Tuesday, September 20, 2011

Travel Tuesdays: Morocco

When my husband and I traveled to Morocco with friends, we visited some of the usual places. We toured Hassan II Mosque in Casablanca, navigated the medina in Fes, and rode the Marrakesh Express from Fes to Marrakesh. We also visited the neighborhood where my great-aunt lived before she married my mom's uncle and moved to the States.

Toward the end of our trip, a guide picked us up at our hotel in Marrakesh and drove us over the Atlas mountains, through the moving making- town of Ouarzazate (Movies such as The Mummy were filmed there) to the village of M'Hamid. We ate a late dinner, then loaded up a land rover and drove to our campsite in the Sahara Desert.  After sleeping on blankets on the sand, we packed our bags and set out on a camel trek. Exciting stuff, right? Sure enough. The stuff of great stories (Can you say runaway camel?) But here's the thing. The stories I most like to tell folks who want to hear the more intimate stories of Morocco involve moments of connection with the locals or my friends and husband, not stories of high adventure.

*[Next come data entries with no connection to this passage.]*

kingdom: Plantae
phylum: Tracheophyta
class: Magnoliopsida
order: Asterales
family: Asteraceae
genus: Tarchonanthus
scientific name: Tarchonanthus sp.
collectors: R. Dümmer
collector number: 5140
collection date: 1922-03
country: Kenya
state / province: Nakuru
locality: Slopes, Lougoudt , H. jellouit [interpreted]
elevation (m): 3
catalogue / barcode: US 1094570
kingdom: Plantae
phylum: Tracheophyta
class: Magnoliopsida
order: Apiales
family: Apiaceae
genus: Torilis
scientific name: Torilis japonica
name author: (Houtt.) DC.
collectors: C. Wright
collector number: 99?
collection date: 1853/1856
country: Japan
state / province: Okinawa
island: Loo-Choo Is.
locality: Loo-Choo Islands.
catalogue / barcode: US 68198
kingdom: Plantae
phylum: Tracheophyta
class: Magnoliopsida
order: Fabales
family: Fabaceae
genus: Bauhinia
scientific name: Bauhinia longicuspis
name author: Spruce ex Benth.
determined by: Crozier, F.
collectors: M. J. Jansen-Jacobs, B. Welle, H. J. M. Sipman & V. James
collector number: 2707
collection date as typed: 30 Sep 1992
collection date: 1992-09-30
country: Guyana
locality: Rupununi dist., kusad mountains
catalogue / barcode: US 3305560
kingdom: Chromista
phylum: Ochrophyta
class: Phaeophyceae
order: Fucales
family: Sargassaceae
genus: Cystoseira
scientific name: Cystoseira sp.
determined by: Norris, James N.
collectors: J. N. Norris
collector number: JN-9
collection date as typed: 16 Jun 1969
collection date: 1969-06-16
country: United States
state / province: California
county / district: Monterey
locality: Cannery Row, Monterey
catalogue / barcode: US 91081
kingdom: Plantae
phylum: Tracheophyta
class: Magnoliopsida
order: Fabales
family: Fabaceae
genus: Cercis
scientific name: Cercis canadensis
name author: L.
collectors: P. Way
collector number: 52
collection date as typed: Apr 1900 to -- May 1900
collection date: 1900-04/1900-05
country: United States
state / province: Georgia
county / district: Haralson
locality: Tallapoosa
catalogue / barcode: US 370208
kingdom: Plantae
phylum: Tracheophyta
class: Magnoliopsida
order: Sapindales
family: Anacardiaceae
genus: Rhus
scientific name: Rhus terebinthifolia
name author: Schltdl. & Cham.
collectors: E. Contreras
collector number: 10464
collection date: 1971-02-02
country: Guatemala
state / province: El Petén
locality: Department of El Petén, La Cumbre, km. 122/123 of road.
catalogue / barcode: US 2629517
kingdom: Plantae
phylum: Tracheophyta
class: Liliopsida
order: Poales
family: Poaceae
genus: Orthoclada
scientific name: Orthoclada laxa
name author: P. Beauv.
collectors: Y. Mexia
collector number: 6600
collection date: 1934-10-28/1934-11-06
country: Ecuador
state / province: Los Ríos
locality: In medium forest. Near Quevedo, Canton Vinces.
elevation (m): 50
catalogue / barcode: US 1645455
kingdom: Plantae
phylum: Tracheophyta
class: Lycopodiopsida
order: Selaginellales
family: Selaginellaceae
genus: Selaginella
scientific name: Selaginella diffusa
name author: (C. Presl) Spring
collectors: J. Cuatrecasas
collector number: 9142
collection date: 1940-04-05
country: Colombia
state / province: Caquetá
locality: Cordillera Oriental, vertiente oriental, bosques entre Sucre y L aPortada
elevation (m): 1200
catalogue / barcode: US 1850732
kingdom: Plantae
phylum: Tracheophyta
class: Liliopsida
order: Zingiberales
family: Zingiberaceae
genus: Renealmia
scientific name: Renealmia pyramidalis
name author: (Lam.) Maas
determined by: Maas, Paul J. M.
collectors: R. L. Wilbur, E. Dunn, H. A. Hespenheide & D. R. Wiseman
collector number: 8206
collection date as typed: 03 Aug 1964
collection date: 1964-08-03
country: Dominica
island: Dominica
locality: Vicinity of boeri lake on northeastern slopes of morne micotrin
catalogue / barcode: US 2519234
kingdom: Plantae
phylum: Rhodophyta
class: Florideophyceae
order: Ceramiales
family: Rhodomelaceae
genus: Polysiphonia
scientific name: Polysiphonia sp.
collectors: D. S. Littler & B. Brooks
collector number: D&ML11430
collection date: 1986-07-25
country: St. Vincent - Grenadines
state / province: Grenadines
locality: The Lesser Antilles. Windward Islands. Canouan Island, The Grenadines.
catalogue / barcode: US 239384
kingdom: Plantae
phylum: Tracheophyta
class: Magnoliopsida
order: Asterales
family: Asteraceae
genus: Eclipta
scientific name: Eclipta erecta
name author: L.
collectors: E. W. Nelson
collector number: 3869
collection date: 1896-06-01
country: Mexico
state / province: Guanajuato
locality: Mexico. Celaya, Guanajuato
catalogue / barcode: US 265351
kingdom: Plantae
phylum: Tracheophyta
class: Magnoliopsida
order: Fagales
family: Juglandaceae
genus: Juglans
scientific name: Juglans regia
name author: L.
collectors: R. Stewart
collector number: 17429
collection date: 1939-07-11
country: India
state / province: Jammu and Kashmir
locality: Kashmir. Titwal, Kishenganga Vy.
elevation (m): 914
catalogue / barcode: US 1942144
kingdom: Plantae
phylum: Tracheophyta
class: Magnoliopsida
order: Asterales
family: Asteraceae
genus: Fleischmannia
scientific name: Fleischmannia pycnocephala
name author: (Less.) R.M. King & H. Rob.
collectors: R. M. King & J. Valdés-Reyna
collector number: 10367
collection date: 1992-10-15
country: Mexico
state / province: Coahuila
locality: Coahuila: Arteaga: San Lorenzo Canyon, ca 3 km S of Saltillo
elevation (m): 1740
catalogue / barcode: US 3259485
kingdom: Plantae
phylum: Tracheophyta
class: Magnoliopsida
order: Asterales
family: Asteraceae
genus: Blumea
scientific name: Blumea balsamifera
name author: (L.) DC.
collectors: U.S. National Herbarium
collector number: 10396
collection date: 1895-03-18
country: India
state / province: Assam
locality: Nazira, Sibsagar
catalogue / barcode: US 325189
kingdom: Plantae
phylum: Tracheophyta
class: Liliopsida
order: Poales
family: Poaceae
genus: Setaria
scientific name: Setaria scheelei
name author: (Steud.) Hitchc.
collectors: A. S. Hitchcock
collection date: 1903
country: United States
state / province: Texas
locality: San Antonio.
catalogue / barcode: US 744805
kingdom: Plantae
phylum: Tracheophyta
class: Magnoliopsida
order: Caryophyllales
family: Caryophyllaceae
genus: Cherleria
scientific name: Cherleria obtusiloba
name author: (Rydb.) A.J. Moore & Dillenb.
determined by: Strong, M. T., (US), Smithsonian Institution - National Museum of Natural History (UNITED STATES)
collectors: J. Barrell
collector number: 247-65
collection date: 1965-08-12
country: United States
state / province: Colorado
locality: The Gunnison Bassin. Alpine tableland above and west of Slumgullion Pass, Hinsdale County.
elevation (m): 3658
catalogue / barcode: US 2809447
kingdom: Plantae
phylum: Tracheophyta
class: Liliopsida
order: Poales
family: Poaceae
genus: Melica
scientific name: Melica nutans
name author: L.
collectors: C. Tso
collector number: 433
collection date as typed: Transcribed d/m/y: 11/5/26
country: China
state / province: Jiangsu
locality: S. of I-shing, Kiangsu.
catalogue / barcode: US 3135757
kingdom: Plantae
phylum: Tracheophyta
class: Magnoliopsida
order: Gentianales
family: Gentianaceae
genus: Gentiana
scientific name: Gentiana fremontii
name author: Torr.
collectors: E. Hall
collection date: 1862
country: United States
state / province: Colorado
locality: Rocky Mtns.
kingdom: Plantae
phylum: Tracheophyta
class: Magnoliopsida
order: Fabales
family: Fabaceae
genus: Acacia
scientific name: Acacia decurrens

We made a point to get to know our guides. One guide was deaf, so we watched the signs they had developed to communicate (no ASL there) and did our best to communicate with him. One night after dinner, our guides gathered around a campfire a distance from us. One man had improvised an instrument- he was drumming on our water jug while the others sang along quietly in Arabic. We asked if we could join them. After a while, we shared that our friend used to be a drummer so he played some of his American rhythms on that same water jug. We also bonded with our friends while suffering from “Traveler’s D.” I know that sounds weird, but it’s true. Working through some level of adversity together can bring people together. I also reconnected with an exchange student who had lived here in Massachusetts 6 years before. My husband and I visited his home and met his wife and daughter.

One of my favorite moments, however, happened on our drive back to Ouarzazate. Our guide, Mokhtar, and I opted to sit in the way back seat of the land rover. Working with a mix of English, Arabic, and French words, we began telling each other our cultural stories. I wish I could remember all we shared that day. What I do remember is that it went something like this…

Mokhtar told a story. I said, “Oh! We have one like that!” and I told him a fairy tale from my childhood. Which lead him to a story from his childhood and so on. We went on like that for at least half an hour. It felt like time simultaneously raced ahead and slowed down to a crawl- what experts call “flow.” The storyteller in me was reinvigorated that day, for sure.

Mokhtar still has a special connection to our family. The night of the drumming, Mohktar gave us and our two friends Arabic names. The name he gave to me is the name we gave to our daughter. (People who know me personally, please note that I do not share my children’s names on this blog for safety/privacy reasons. Please don’t put it in the comments. Thanks.) 

Mokhtar started as our guide but became a friend. For years, we communicated via snail mail and email. Now we message or IM on Facebook.

So here’s my point. Sightseeing is nice, but don’t get sucked into the trap of racing from one attraction to another. We saw lots of tourists in Morocco. They’d arrive on giant tour buses clutching their purses, fearful of pickpockets, only to be herded from one site to another. I’d venture to say they left Morocco knowing no more about the country than when they arrived.

Slow down. Stop and meet the locals. Ask about what’s important to them. You’ll likely find their desires are the same as yours.

How about you? What stories do you have to share about meeting the locals in your home town or from across the globe?


  1. Hi Michelle
    I came to your blog through @Lynette Benton who led me to Alexis's blog and then to here. I have used Travel Tuesday on my blog as well -- posting on the experiences I had tracking down my grandparents' home towns in Romania. I still post on Tuesdays, but not always "Travel Tuesday." I couldn't agree more about your "meet the locals" experience. We try to do so on every trip and in Romania, when we met an 80 year old farmer, scything his grass and plopping it into his horse drawn cart, we created memories forever. (haven't posted that one yet). Luckily my cousin could speak Romanian. I speak German and some Italian and French. Language is crucial to getting some of these experiences. A guide who speaks English is crucial when the language is arcane (like Arabic). Great experiences here.

  2. Thanks for your round-about hop over here to "Polliwog," Linda. Your trip to Romania sounds wonderful. It's amazing that you have so many primary documents to trace your family's history. I'll hop over and spend more time on your blog soon. Maybe you'll even write that scything story!